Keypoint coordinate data
***
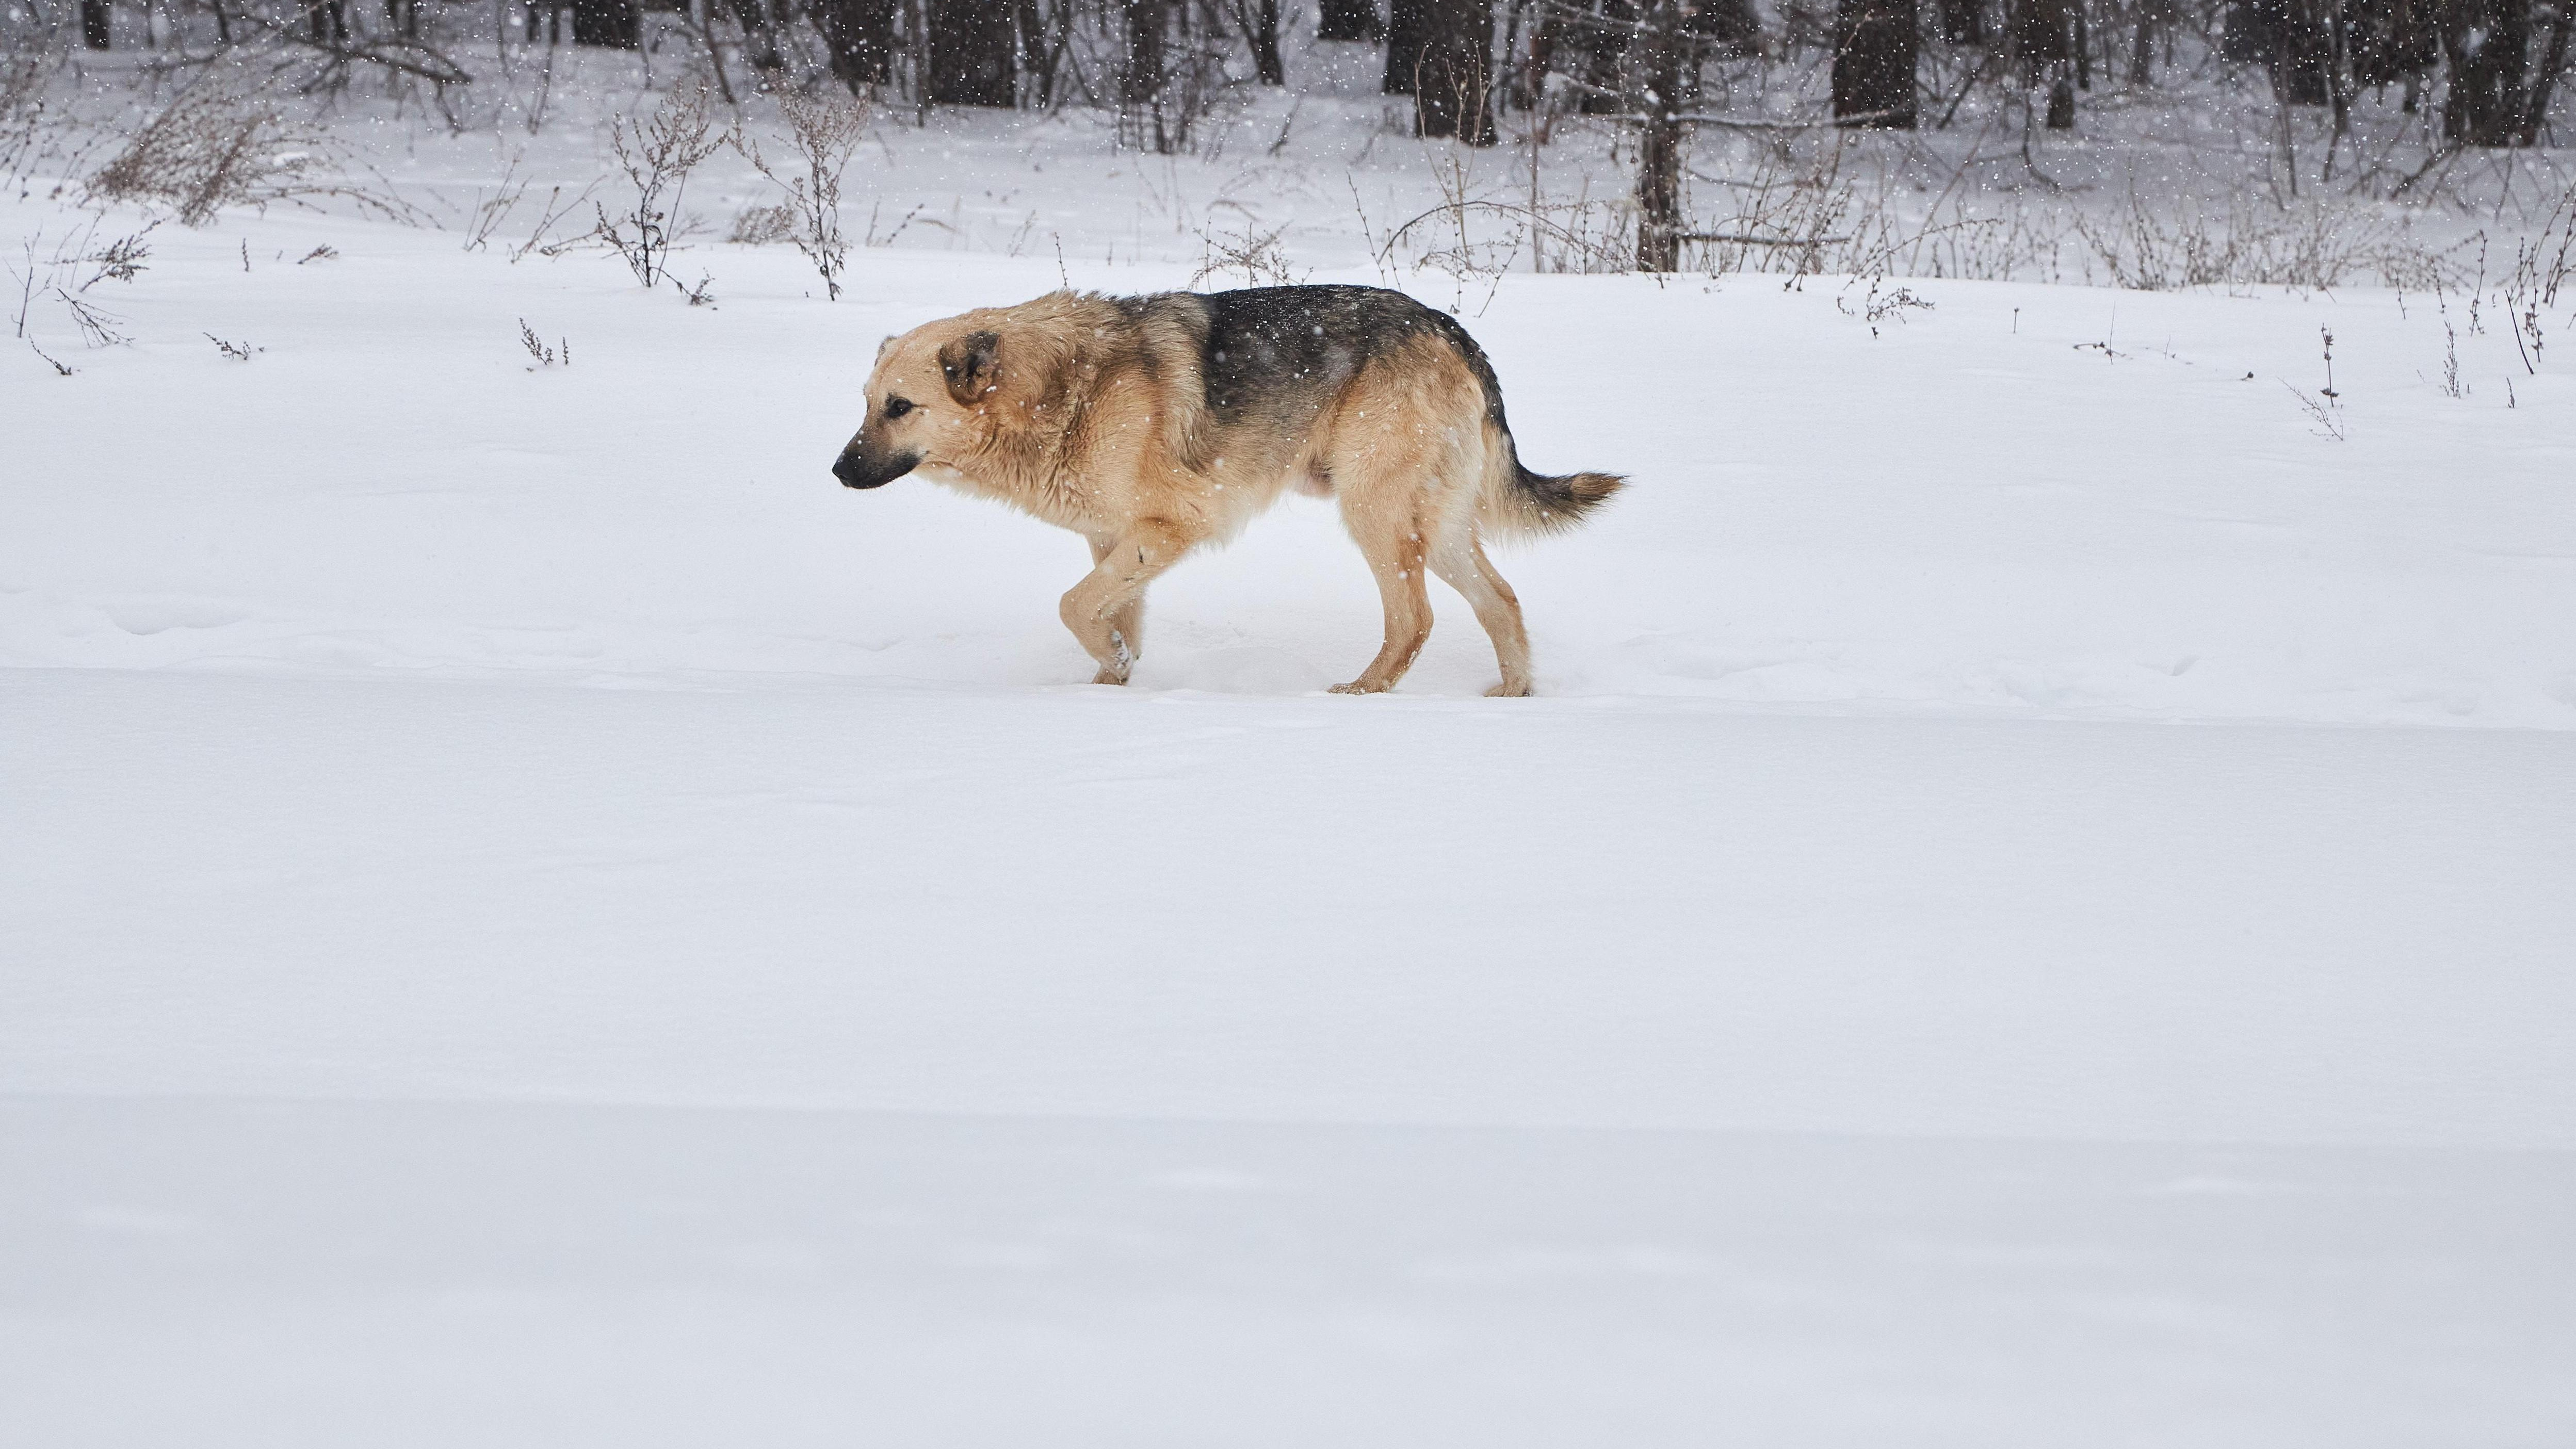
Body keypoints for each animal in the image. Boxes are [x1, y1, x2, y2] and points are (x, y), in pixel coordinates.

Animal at [834, 288, 1617, 695]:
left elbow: (1072, 606)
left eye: (899, 407)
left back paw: (1360, 695)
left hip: (1374, 514)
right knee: (1502, 602)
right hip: (1438, 528)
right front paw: (1111, 685)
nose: (838, 473)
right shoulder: (1116, 541)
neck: (1058, 391)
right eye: (866, 404)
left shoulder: (1173, 527)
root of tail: (1452, 331)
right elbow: (1111, 620)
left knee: (1414, 619)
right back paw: (1510, 699)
***
*ACTION ITEM:*
Please output exactly the lines from the one containing "root of tail: (1452, 331)" through the end of the records, both included.

*TASK OUTPUT:*
root of tail: (1452, 331)
right elbow: (1111, 620)
left knee: (1414, 619)
right back paw: (1510, 699)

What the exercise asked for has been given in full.